Comparisons of sequences of ribosomal RNA and differences in nucleotide or amino acid sequence of similar macromolecules are a function of their evolutionary distance.

Ribosomal Database
SSU (small subunit) RNA: the sequencing of the 16S(prokaryote) or 18S(eukaryote) ribosomal unit.

Phylogenetic trees based on ribosomal RNA have now been prepared for all the major prokaryotic and eukaryotic groups.

A huge database of rRNA sequences exists. The Ribosomal Database Project (RDP) contains a large collection of such sequences, now numbering over 100,000.


RNA Sequencing
Ribosomal RNA sequencing involves the amplification of the gene encoding 16S ribosomal RNA, sequencing it, and analyzing the sequence in reference to other bacterial 16S sequences.

16 S subunit is part of bacterial 30 S and 50 S subunits

The evolutionary distance is calculated as the percentage of nonidentical sequences between the RNAs of any two organisms
Domains
Life on Earth evolved along three major lines, called domains, all derived from a common ancestor.

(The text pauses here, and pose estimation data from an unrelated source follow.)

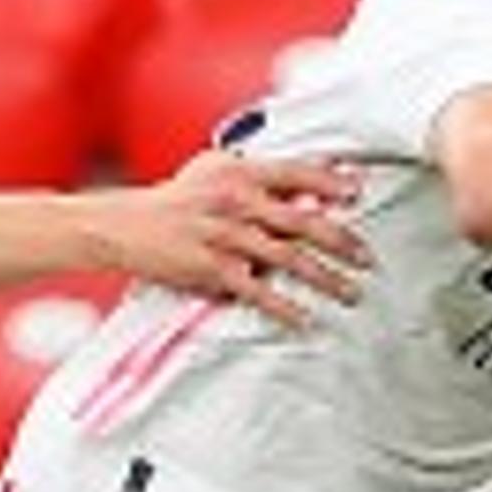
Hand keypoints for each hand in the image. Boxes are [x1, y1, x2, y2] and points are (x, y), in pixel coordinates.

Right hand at [98, 150, 371, 325]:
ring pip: (289, 259)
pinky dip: (284, 308)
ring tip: (350, 294)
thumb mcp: (210, 170)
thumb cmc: (172, 200)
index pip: (298, 173)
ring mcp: (226, 236)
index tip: (359, 195)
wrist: (123, 225)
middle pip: (305, 221)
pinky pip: (258, 291)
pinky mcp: (212, 269)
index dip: (332, 183)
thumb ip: (252, 172)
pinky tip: (305, 320)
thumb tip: (299, 180)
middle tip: (368, 260)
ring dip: (326, 279)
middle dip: (343, 242)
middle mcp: (237, 202)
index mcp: (240, 173)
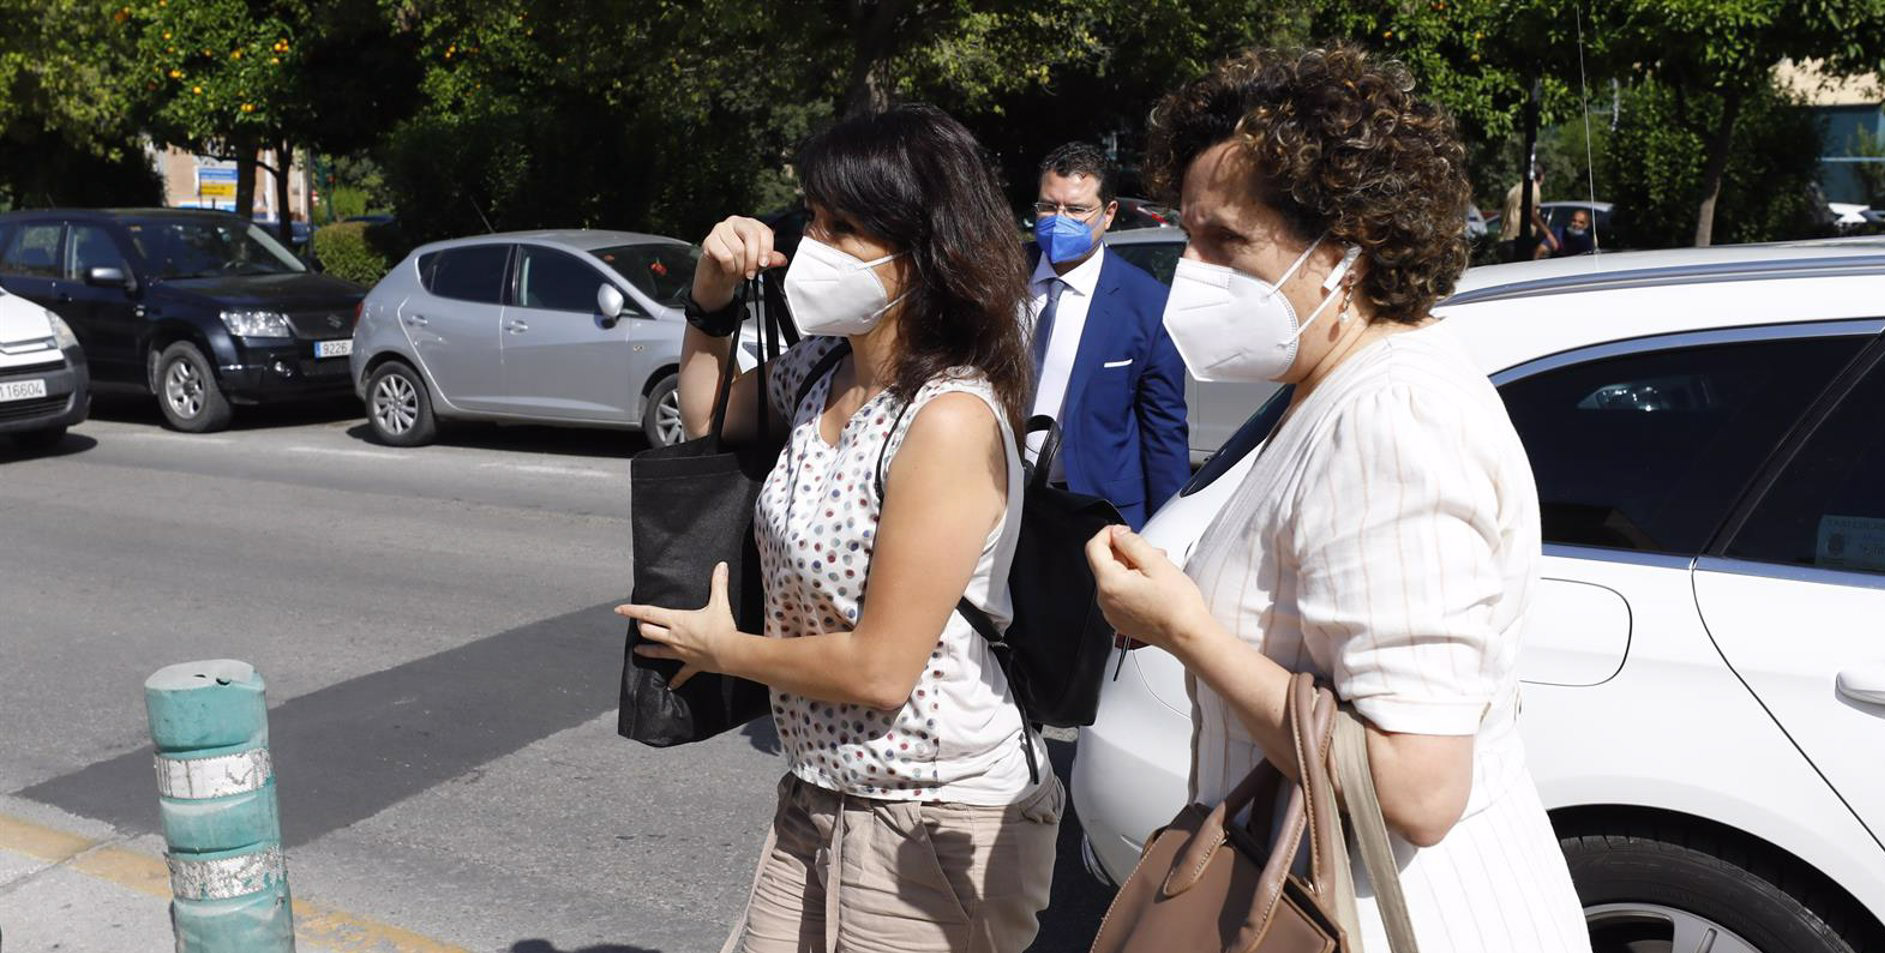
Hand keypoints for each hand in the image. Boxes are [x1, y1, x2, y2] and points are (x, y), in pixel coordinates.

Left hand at [614, 562, 741, 689]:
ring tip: (638, 650)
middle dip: (641, 626)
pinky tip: (671, 686)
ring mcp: (680, 652)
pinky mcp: (690, 664)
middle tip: (638, 624)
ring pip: (657, 651)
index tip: (619, 610)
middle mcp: (674, 637)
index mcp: (677, 620)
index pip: (649, 613)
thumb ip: (718, 584)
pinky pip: (681, 674)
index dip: (632, 610)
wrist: (729, 652)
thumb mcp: (719, 603)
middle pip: (649, 631)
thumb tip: (721, 566)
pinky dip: (676, 680)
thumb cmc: (722, 628)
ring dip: (647, 650)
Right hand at [693, 216, 788, 311]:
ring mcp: (721, 229)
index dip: (767, 249)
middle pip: (751, 236)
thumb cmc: (738, 264)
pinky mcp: (709, 240)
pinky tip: (728, 270)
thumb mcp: (758, 263)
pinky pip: (725, 256)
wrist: (717, 275)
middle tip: (751, 274)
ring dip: (740, 267)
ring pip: (738, 249)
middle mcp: (736, 222)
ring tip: (738, 272)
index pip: (764, 231)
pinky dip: (729, 268)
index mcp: (750, 224)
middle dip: (753, 259)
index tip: (765, 263)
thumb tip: (782, 260)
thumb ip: (770, 260)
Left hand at [1085, 524, 1212, 655]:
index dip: (1108, 533)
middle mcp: (1105, 601)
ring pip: (1112, 578)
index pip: (1094, 547)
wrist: (1188, 635)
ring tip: (1155, 569)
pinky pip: (1118, 594)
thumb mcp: (1156, 562)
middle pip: (1103, 563)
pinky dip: (1131, 584)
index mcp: (1110, 584)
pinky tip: (1151, 585)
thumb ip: (1132, 542)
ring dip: (1130, 567)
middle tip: (1149, 552)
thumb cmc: (1178, 606)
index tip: (1123, 531)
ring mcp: (1112, 613)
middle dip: (1124, 552)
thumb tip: (1118, 534)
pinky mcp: (1120, 621)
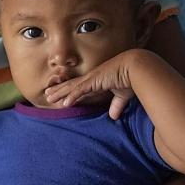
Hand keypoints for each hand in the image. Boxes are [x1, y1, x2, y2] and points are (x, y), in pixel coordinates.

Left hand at [38, 48, 157, 118]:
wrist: (137, 68)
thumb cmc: (132, 79)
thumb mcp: (122, 96)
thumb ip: (116, 105)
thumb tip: (114, 117)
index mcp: (98, 80)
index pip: (80, 87)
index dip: (69, 91)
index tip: (61, 95)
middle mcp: (92, 78)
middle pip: (72, 85)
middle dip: (59, 90)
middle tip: (47, 94)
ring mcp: (92, 79)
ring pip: (72, 87)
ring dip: (60, 93)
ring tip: (49, 98)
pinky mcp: (95, 81)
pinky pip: (80, 90)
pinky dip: (71, 96)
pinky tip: (64, 103)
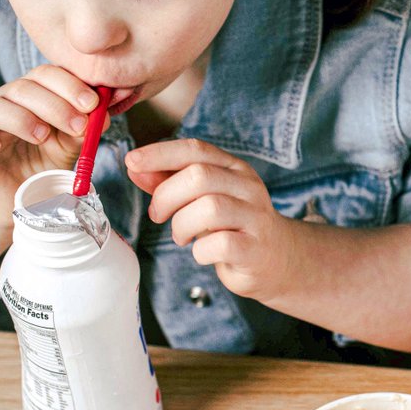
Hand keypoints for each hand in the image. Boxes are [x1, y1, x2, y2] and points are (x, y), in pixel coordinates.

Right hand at [0, 65, 102, 219]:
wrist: (19, 197)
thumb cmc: (44, 164)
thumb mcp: (69, 148)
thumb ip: (83, 132)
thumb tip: (102, 115)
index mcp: (33, 96)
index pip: (46, 75)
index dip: (69, 85)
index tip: (93, 104)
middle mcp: (6, 102)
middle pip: (22, 88)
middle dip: (54, 105)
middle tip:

Each domain contains several phyla. Two of the domains, Bacteria and Archaea, remained prokaryotic

The third, Eukarya, evolved into the modern eukaryotic cell

Characteristics of the Domains of Life
The domains of living organisms were originally defined by ribosomal RNA sequencing, but studies have shown that they differ in many other ways.

In particular, the Bacteria and Archaea differ extensively in cell wall and lipid chemistry and in features of transcription and protein synthesis.

Taxonomy
Bacterial taxonomy places emphasis on analyses of phenotypic properties of the organism.

Taxonomy: The science of classification.
Consists of two major subdisciplines, identification and nomenclature

Phylogeny: evolution of organisms.
Groups of genera (singular: genus) are collected into families, families into orders, orders into classes, classes into phyla (singular: phylum), and so on up to the highest-level taxon, the domain.

Speciation
The model for speciation is based solely on the assumption of vertical (mother to daughter) gene flow.

However, bacterial speciation is also affected to some degree by lateral (horizontal) gene transfer.

Lateral flow is the transfer of genes between species by conjugation, transduction, and transformation

Nomenclature and Bergey's Manual
Following the binomial system of nomenclature, prokaryotes are given genus and species name.